Atrophy of ganglion cells and degeneration of the INL in the retinas of humans with diabetes was described by Wolter [19] over 40 years ago and at the same time Bloodworth [20] found degeneration of the inner plexiform layer (IPL) and ganglion cell layer histologically. Neuroretinal cell biology has demonstrated abnormalities early after the onset of diabetes, before development of ophthalmoscopically defined retinopathy, that involves ganglion cells and cells of the inner nuclear and inner plexiform layers, where apoptosis has been demonstrated in rats and humans [5]. In the present study, the PhNR progressively decreased with the progression of DR, which is consistent with the hypothesis that retinal neuropathy may be an early and important component of the pathogenesis of diabetic retinopathy.

To record the PhNR, we used red flashes on blue background according to the method of Viswanathan et al. [7, 8, 11], who noticed the PhNR by accident with such recording conditions in a macaque study [7]. However, this does not necessarily mean that stimuli must be red flashes on a blue background in order to produce the PhNR. Monochromatic full-field test stimuli may produce more obvious PhNR than broadband stimuli because they provide less opportunity for inhibitory center-surround interactions in the responses of spectrally opponent retinal ganglion cells. This could enhance ganglion cell responses and increase the PhNR. Furthermore, when both background and flash are both spectrally broadband; more opportunity exists for light adaptation of the cone pathways that produce responses to the test flashes [21]. If inner retinal signals were adapted by backgrounds weaker than those affecting outer retinal signals, then signals originating from hyperpolarizing bipolar cells, photoreceptors, and perhaps horizontal cells, rather than from ganglion cells would provide the dominant negative potentials in the ERG.

In the present study, it was found that OPs and PhNR were affected more obviously than other waves. Compared to normal controls, the percent reduction in mean amplitude in different DR stages was greater and more similar for ∑OPs and PhNR than for the other waves. However, the amplitude decrease of ∑OPs was statistically significant only in moderate and severe NPDR, whereas it was statistically significant in all NPDR groups for PhNR. The present results are different from those of Kizawa et al. [15] who found that the amplitude of OPs was a better indicator than amplitude of the PhNR in detecting functional decreases in patients with early diabetic retinopathy.

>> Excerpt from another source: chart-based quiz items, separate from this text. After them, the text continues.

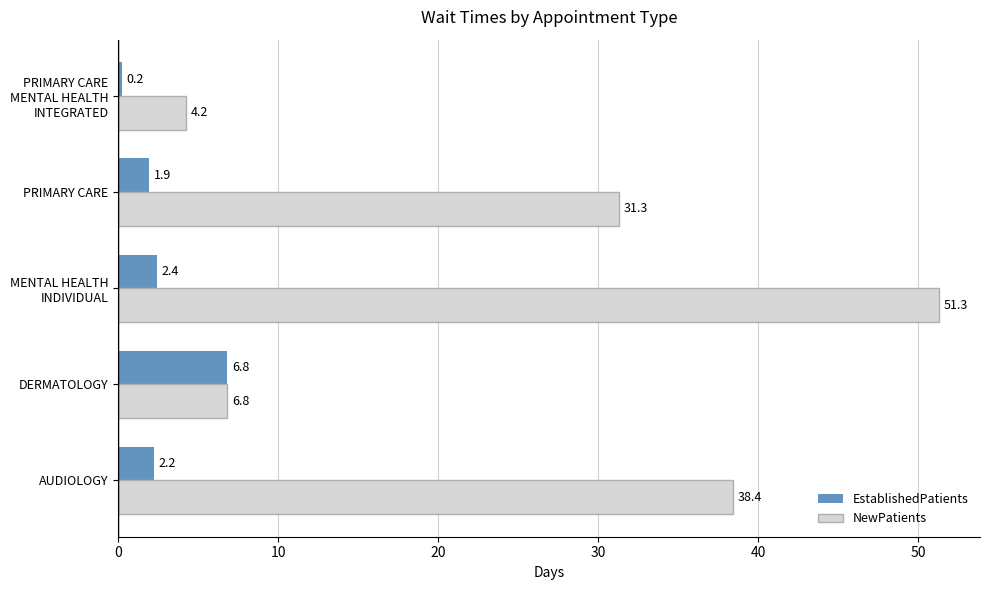

At AUDIOLOGY, list the series in order from largest to smallest.

NewPatients, EstablishedPatients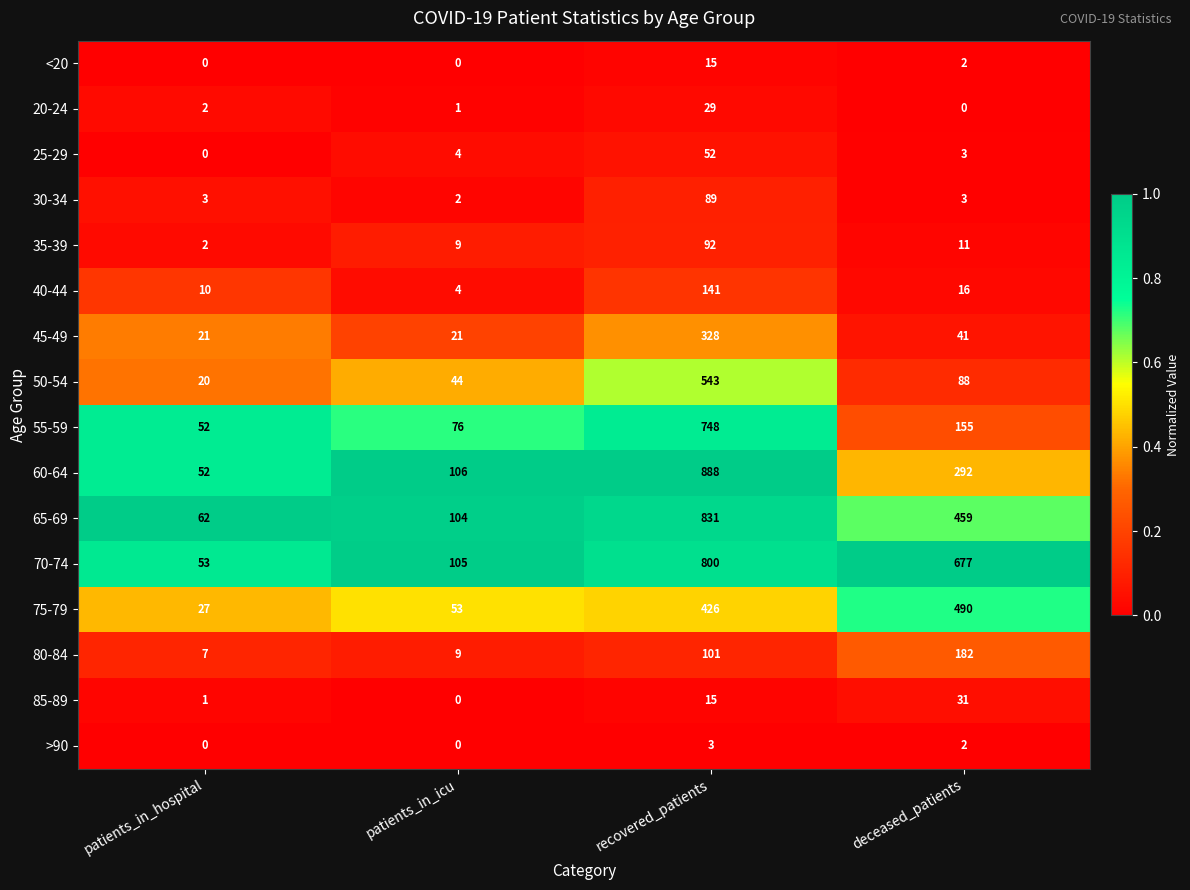

The value of 45-49 at deceased_patients is 54. True or false?

False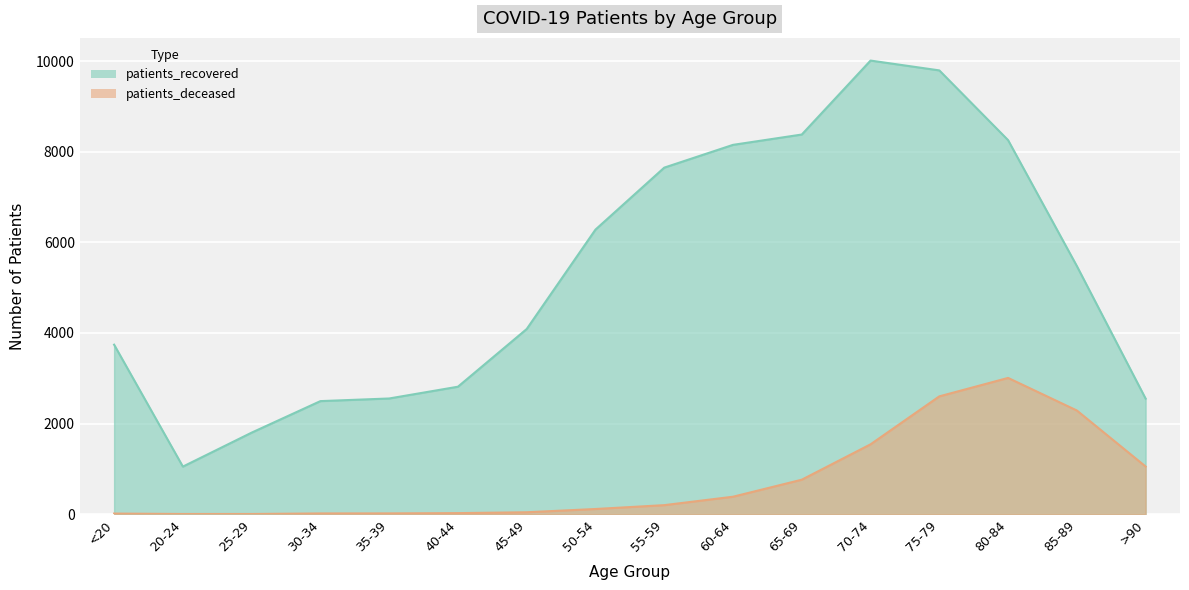

True or false: patients_recovered and patients_deceased intersect in this chart.

False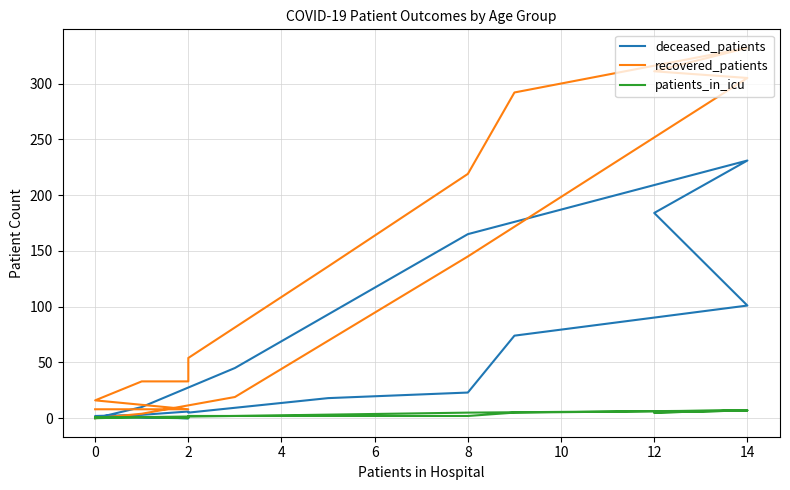

How many values in patients_in_icu are above zero?

14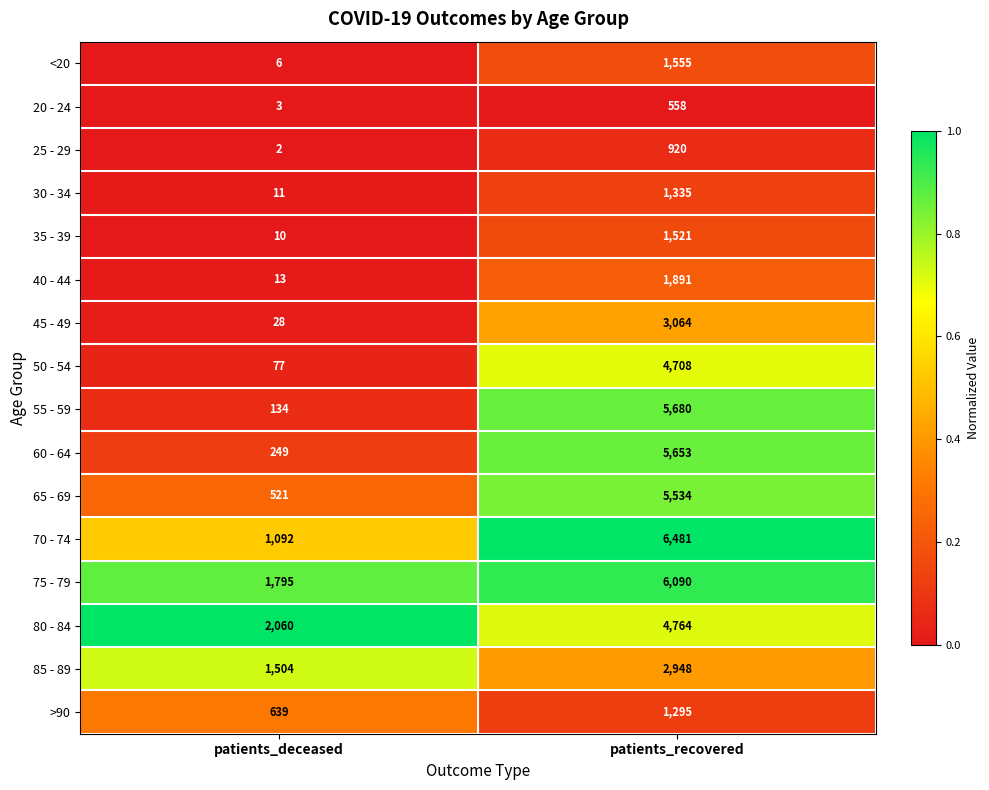

What is the approximate value of 65 - 69 at patients_deceased, to the nearest 100?

500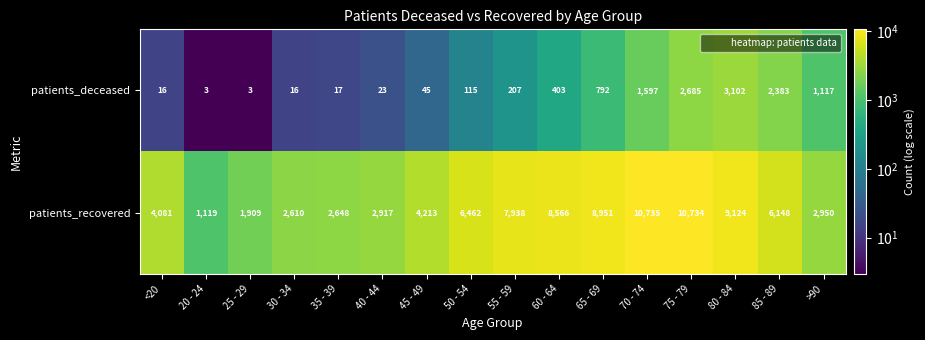

At which label does patients_recovered first exceed 6148?

50 - 54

Part of the reason may be the different stimuli used to record PhNR. They use white flashes and white background which may be better stimuli for OPs while we use red flashes and blue background, which, depending on stimulus strength, can provide larger PhNRs.

Although there is consensus that OPs originate from the inner retina, the mechanisms by which they are generated are unresolved, with evidence demonstrated for both involvement of feedback circuitry and for intrinsic membrane mechanisms of amacrine cells [22, 23]. However, more and more evidence shows that the PhNR originates from the RGCs and their axons. So PhNR may be more sensitive than other ERG parameters in evaluating and detecting early functional changes to ganglion cells in DR.